The data
[Start of section]

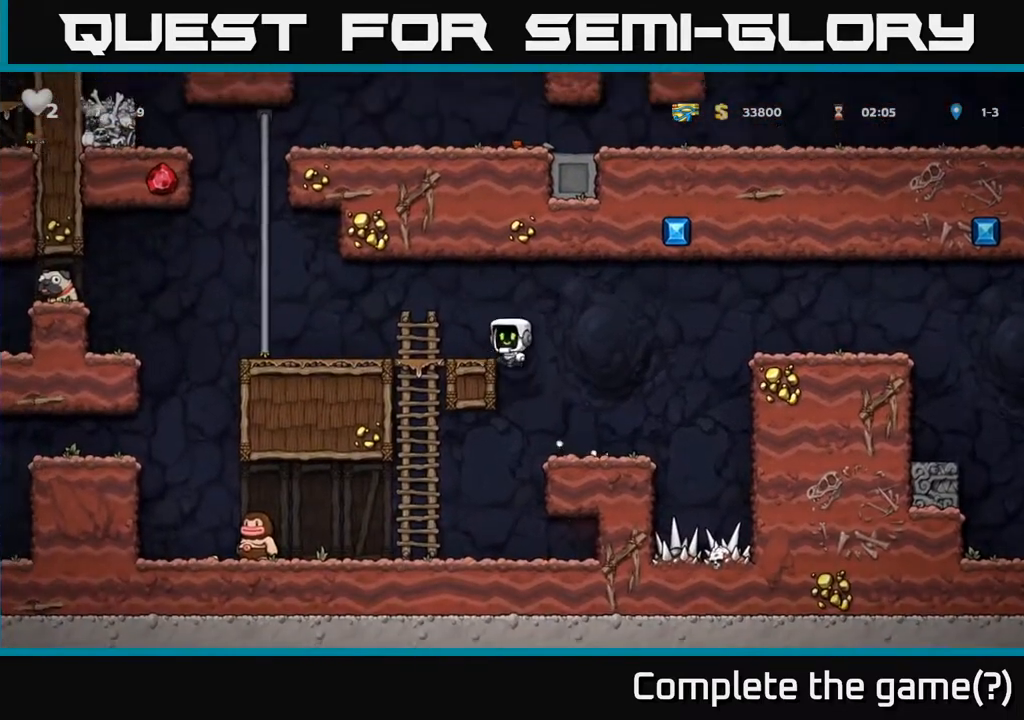
{"buttons": ["DPAD_LEFT"], "left_stick": "center", "right_stick": "center", "events": [[33, "A", "up"]]}
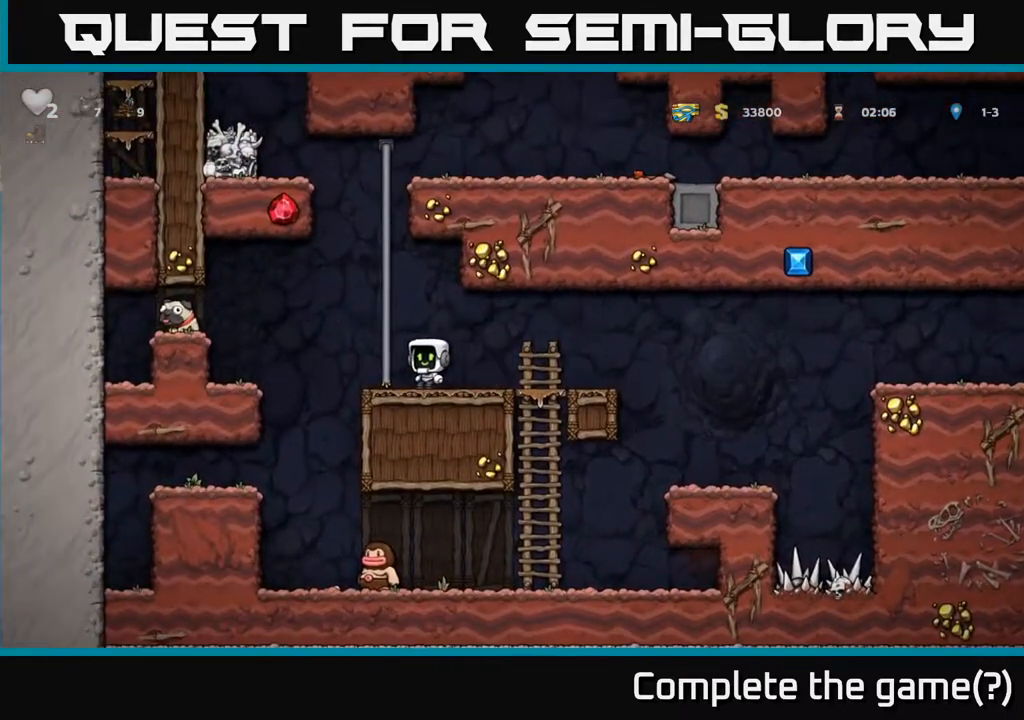
{"buttons": ["DPAD_DOWN", "DPAD_LEFT"], "left_stick": "center", "right_stick": "center", "events": [[133, "A", "down"], [283, "A", "up"], [483, "DPAD_DOWN", "down"]]}
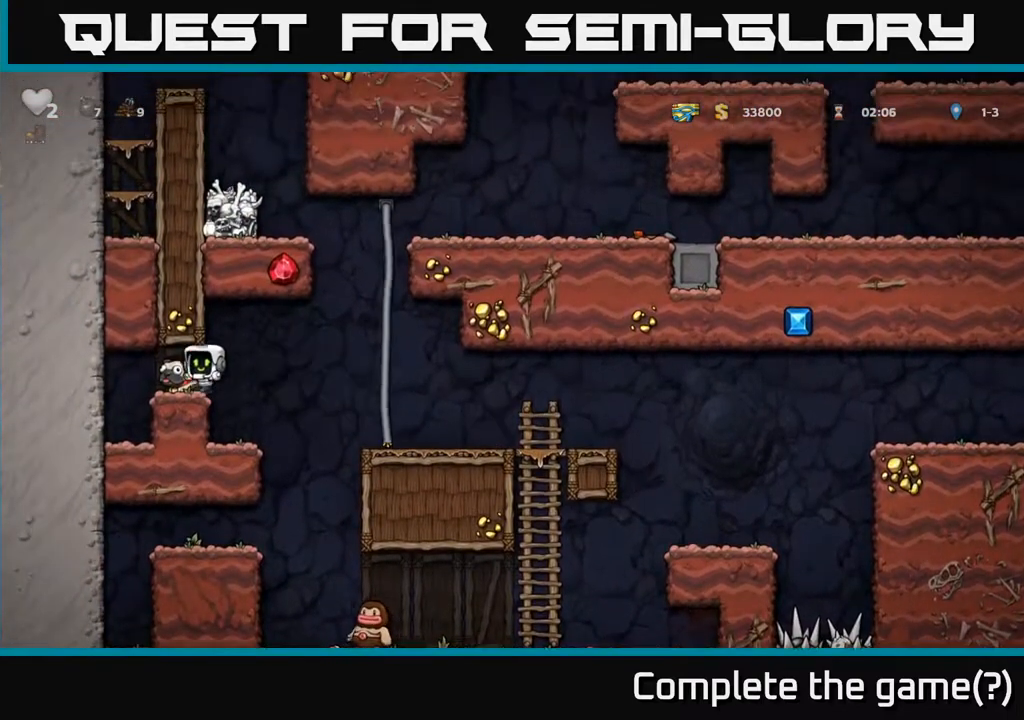
{"buttons": ["DPAD_RIGHT"], "left_stick": "center", "right_stick": "center", "events": [[17, "DPAD_LEFT", "up"], [117, "X", "down"], [167, "DPAD_DOWN", "up"], [167, "DPAD_RIGHT", "down"], [217, "X", "up"], [317, "A", "down"], [400, "A", "up"]]}
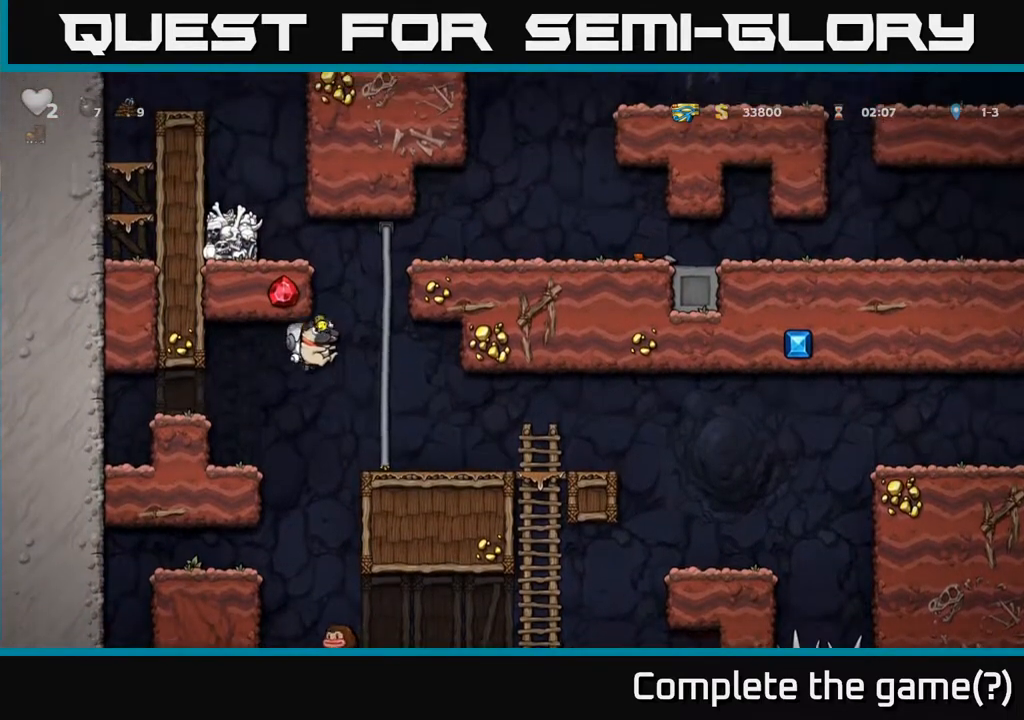
{"buttons": ["DPAD_RIGHT"], "left_stick": "center", "right_stick": "center", "events": []}
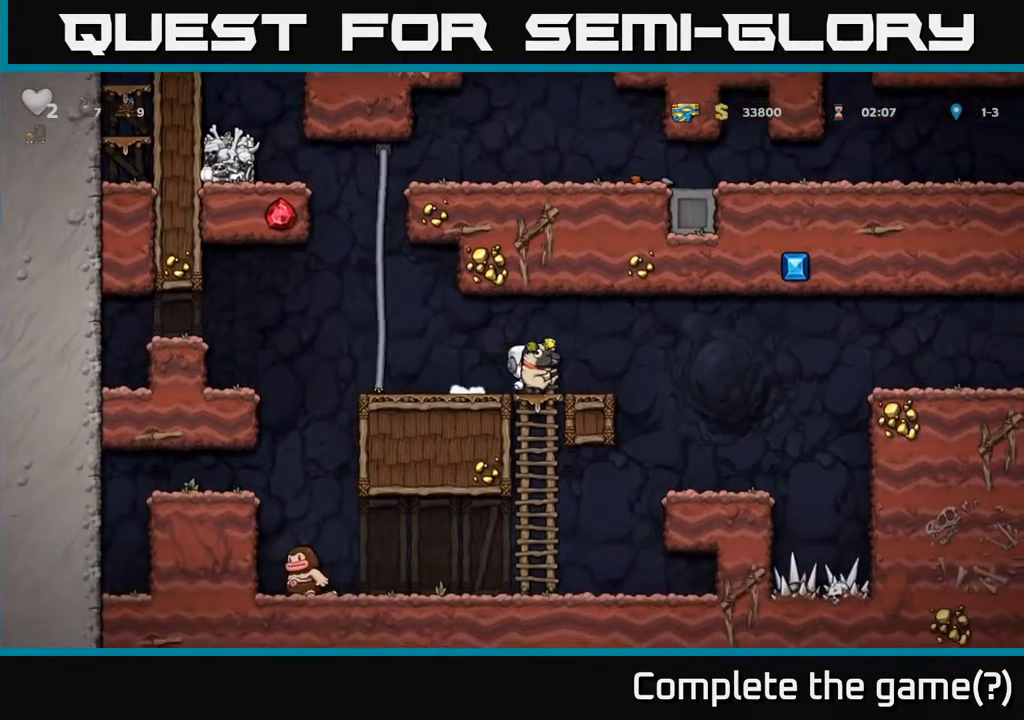
{"buttons": [], "left_stick": "center", "right_stick": "center", "events": [[67, "A", "down"], [117, "A", "up"], [300, "DPAD_RIGHT", "up"], [350, "DPAD_LEFT", "down"], [417, "DPAD_LEFT", "up"]]}
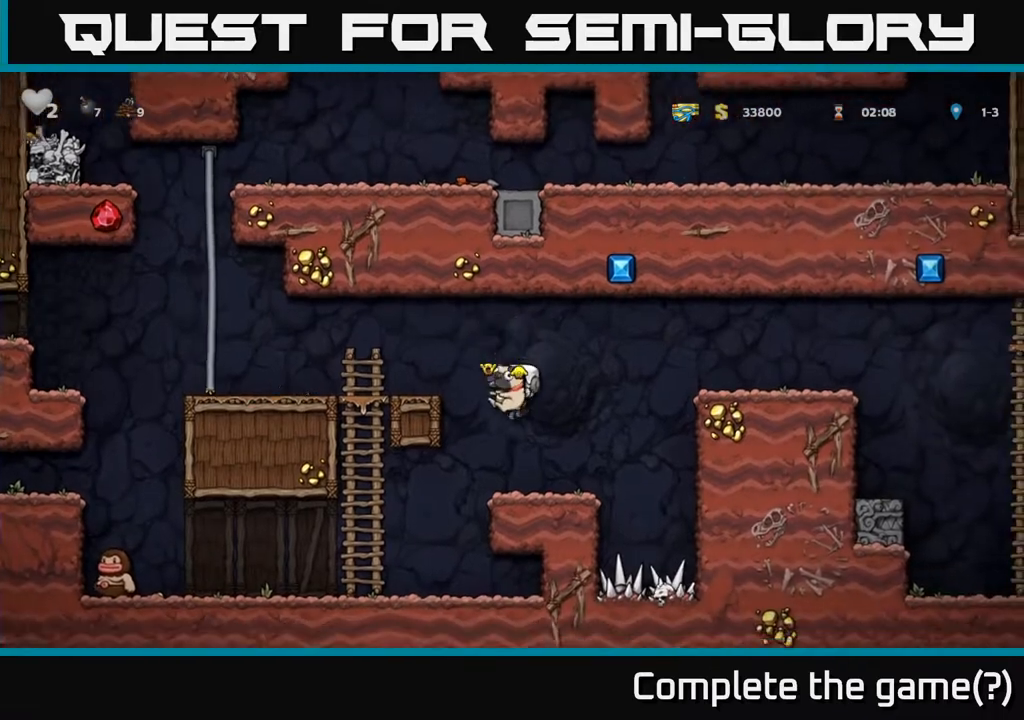
{"buttons": ["DPAD_RIGHT"], "left_stick": "center", "right_stick": "center", "events": [[67, "DPAD_RIGHT", "down"], [200, "A", "down"], [383, "A", "up"]]}
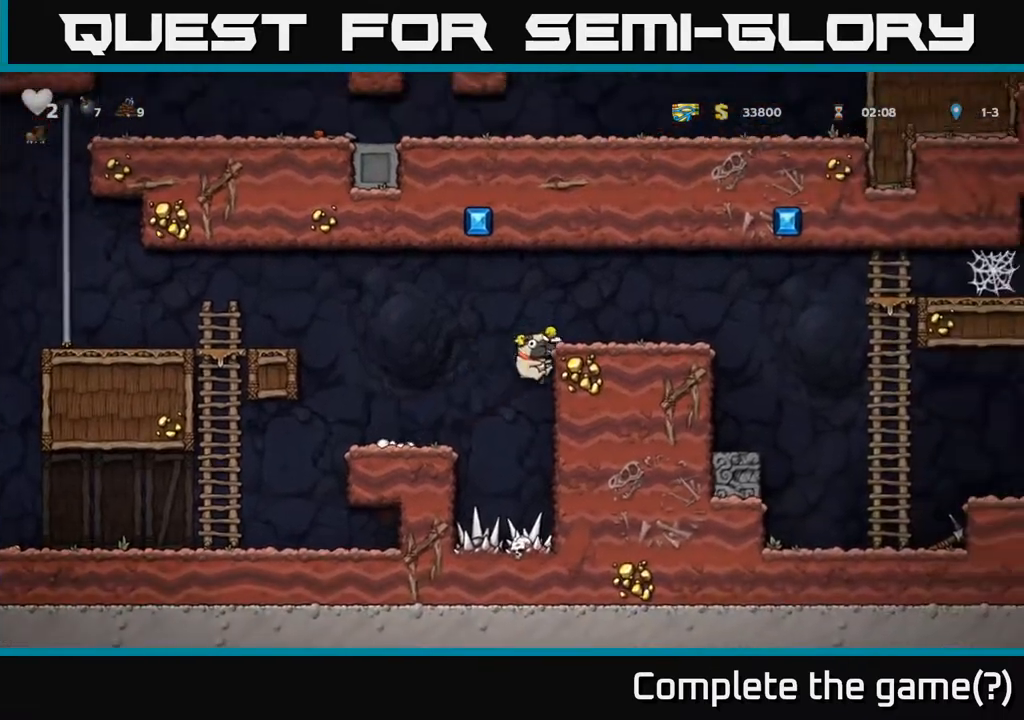
{"buttons": ["DPAD_RIGHT"], "left_stick": "center", "right_stick": "center", "events": [[17, "A", "down"], [133, "A", "up"], [433, "A", "down"], [483, "A", "up"]]}
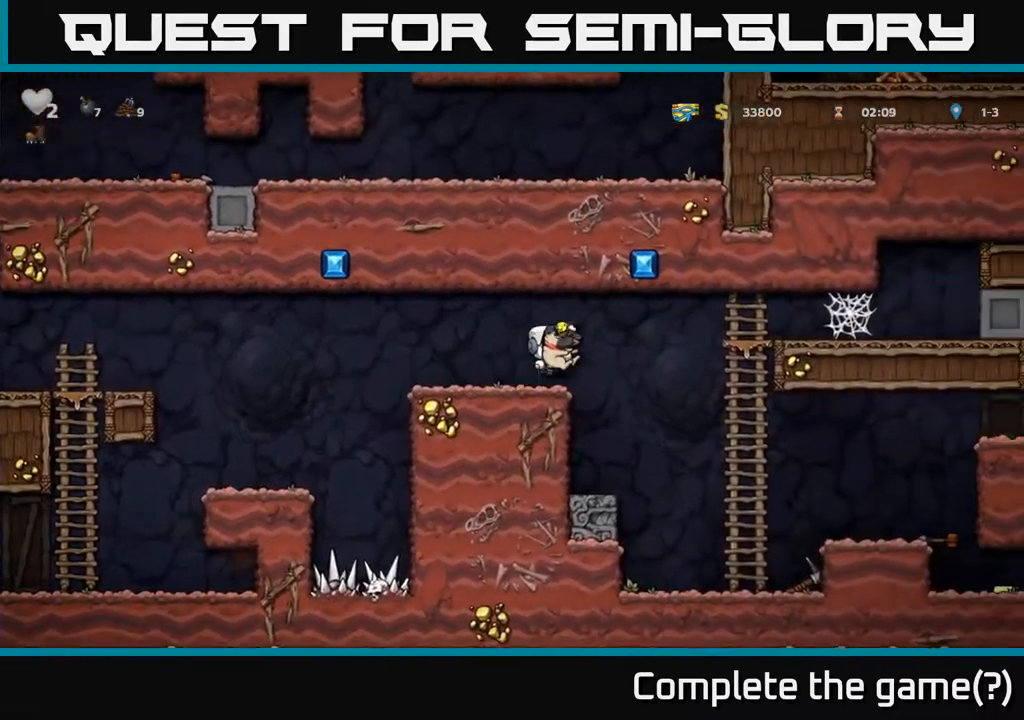
{"buttons": ["DPAD_DOWN", "DPAD_RIGHT"], "left_stick": "center", "right_stick": "center", "events": [[367, "DPAD_RIGHT", "up"], [367, "DPAD_UP", "down"], [450, "DPAD_RIGHT", "down"], [450, "DPAD_UP", "up"], [483, "DPAD_DOWN", "down"]]}
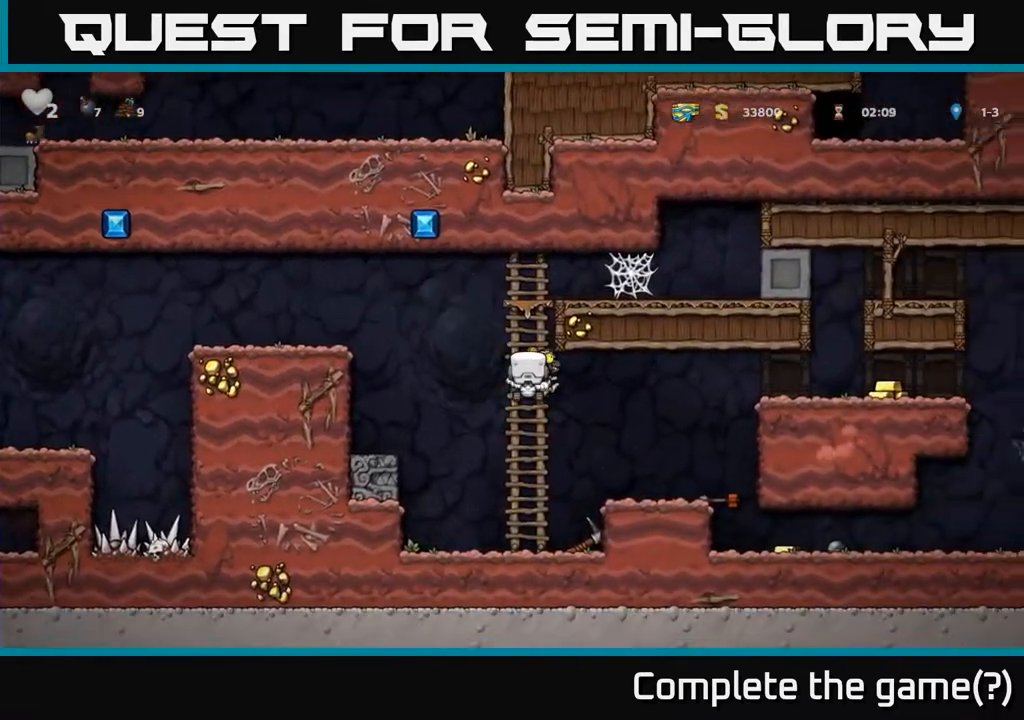
{"buttons": ["DPAD_RIGHT"], "left_stick": "center", "right_stick": "center", "events": [[67, "A", "down"], [133, "DPAD_DOWN", "up"], [167, "A", "up"]]}
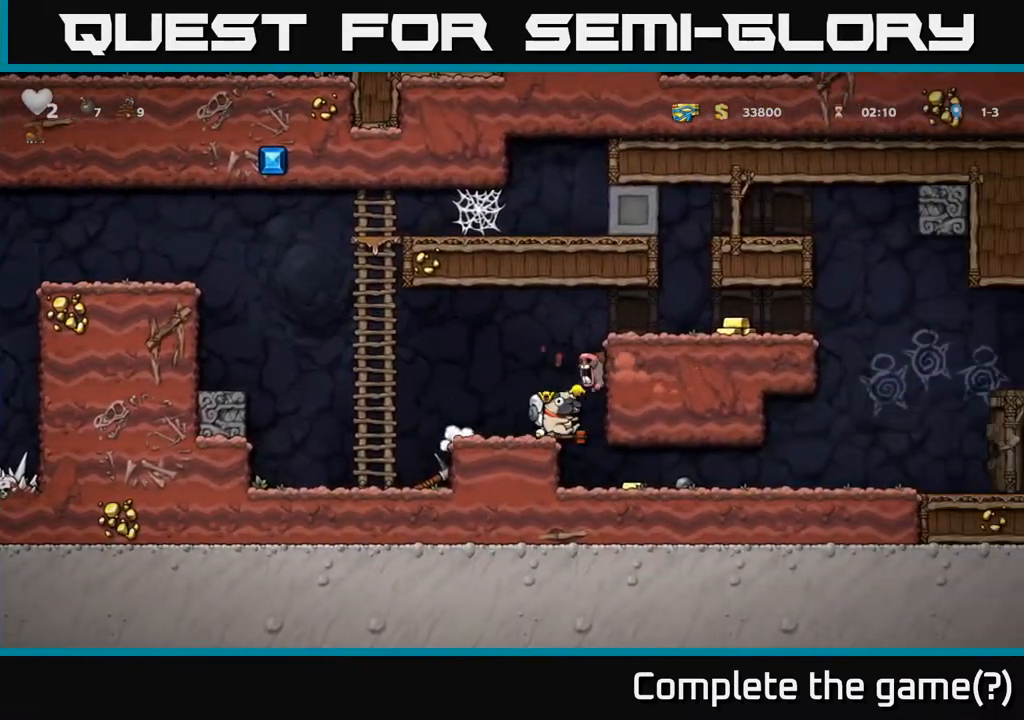
{"buttons": ["DPAD_RIGHT"], "left_stick": "center", "right_stick": "center", "events": []}
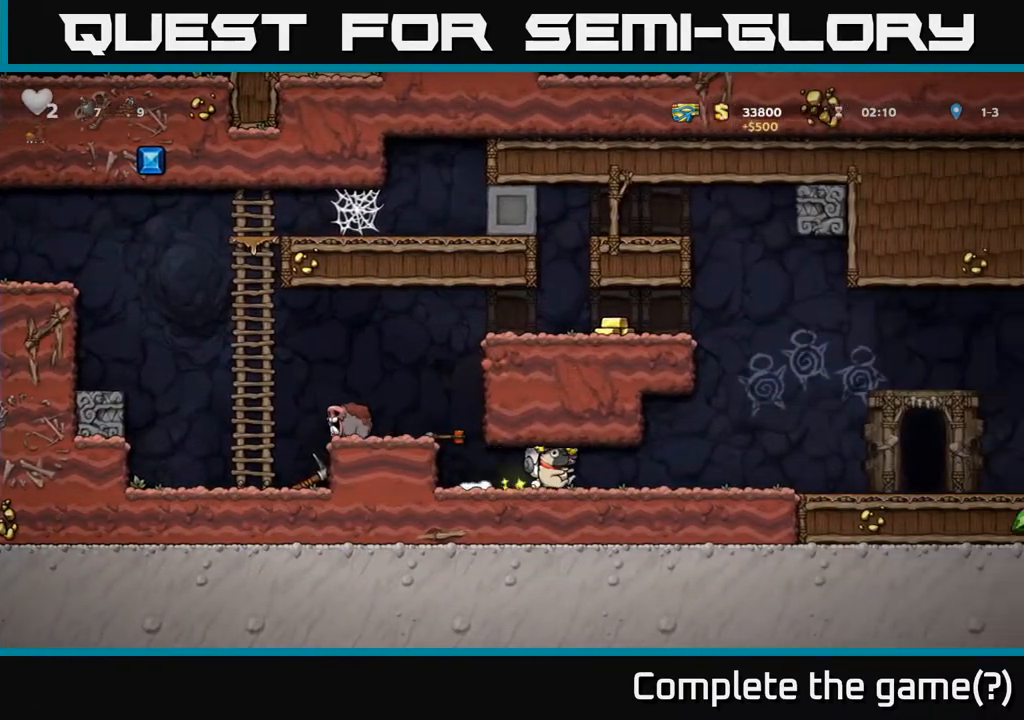
{"buttons": ["DPAD_RIGHT"], "left_stick": "center", "right_stick": "center", "events": []}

[End of section]

What is being asked
Repeat each line of the material exactly, please, and skip every picture.

Solution for this problem
{"buttons": ["DPAD_LEFT"], "left_stick": "center", "right_stick": "center", "events": [[33, "A", "up"]]}
{"buttons": ["DPAD_DOWN", "DPAD_LEFT"], "left_stick": "center", "right_stick": "center", "events": [[133, "A", "down"], [283, "A", "up"], [483, "DPAD_DOWN", "down"]]}
{"buttons": ["DPAD_RIGHT"], "left_stick": "center", "right_stick": "center", "events": [[17, "DPAD_LEFT", "up"], [117, "X", "down"], [167, "DPAD_DOWN", "up"], [167, "DPAD_RIGHT", "down"], [217, "X", "up"], [317, "A", "down"], [400, "A", "up"]]}
{"buttons": ["DPAD_RIGHT"], "left_stick": "center", "right_stick": "center", "events": []}
{"buttons": [], "left_stick": "center", "right_stick": "center", "events": [[67, "A", "down"], [117, "A", "up"], [300, "DPAD_RIGHT", "up"], [350, "DPAD_LEFT", "down"], [417, "DPAD_LEFT", "up"]]}
{"buttons": ["DPAD_RIGHT"], "left_stick": "center", "right_stick": "center", "events": [[67, "DPAD_RIGHT", "down"], [200, "A", "down"], [383, "A", "up"]]}
{"buttons": ["DPAD_RIGHT"], "left_stick": "center", "right_stick": "center", "events": [[17, "A", "down"], [133, "A", "up"], [433, "A", "down"], [483, "A", "up"]]}
{"buttons": ["DPAD_DOWN", "DPAD_RIGHT"], "left_stick": "center", "right_stick": "center", "events": [[367, "DPAD_RIGHT", "up"], [367, "DPAD_UP", "down"], [450, "DPAD_RIGHT", "down"], [450, "DPAD_UP", "up"], [483, "DPAD_DOWN", "down"]]}
{"buttons": ["DPAD_RIGHT"], "left_stick": "center", "right_stick": "center", "events": [[67, "A", "down"], [133, "DPAD_DOWN", "up"], [167, "A", "up"]]}
{"buttons": ["DPAD_RIGHT"], "left_stick": "center", "right_stick": "center", "events": []}
{"buttons": ["DPAD_RIGHT"], "left_stick": "center", "right_stick": "center", "events": []}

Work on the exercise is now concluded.